The group appears interested in learning how energy facilities operate and also in gaining access to operational systems. If successful, warns Symantec, it “potentially has the ability to sabotage or gain control of these systems should it decide to do so.”

The earliest activity in the latest campaign identified by Symantec was a malicious email campaign sent to targets in the energy sector in December 2015. Once opened, an attached malicious document would attempt to leak victims’ network credentials to a server outside of the targeted organization.

Similar malicious emails were sent during 2016 and into 2017. For example, according to Reuters, in June the U.S. government warned industrial firms about a hacking campaign targeting the nuclear and energy sectors, which involved phishing emails designed to harvest credentials in order to gain access to targeted networks.

In addition to sending malicious emails, says Symantec, the group also used watering hole attacks to harvest network credentials by compromising websites that were likely to be visited by those involved in the energy sector. The stolen credentials were then used in follow-up attacks against the target organizations.

In yet another tactic, the group is compromising legitimate software to deliver malware to its targets. Once installed on a victim’s computer, such trojanized software allows attackers to gain remote access and install additional tools if needed.

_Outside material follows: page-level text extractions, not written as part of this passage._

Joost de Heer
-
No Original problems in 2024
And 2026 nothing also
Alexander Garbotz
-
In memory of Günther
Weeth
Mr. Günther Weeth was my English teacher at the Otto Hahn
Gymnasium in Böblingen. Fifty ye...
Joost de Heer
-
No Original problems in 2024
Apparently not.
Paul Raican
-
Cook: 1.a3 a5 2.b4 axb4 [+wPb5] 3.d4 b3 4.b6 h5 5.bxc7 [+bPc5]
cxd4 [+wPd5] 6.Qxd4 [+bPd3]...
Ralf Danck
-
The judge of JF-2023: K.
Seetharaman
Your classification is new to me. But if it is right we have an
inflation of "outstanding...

Symantec warns that, unlike earlier campaigns, which appeared to be more exploratory in nature, the latest activity could potentially be providing attackers with access to operational systems with potentially disruptive consequences. What is clear, Symantec says, “is that Dragonfly is a highly experienced threat actor, capable of compromising numerous organizations, stealing information, and gaining access to key systems.”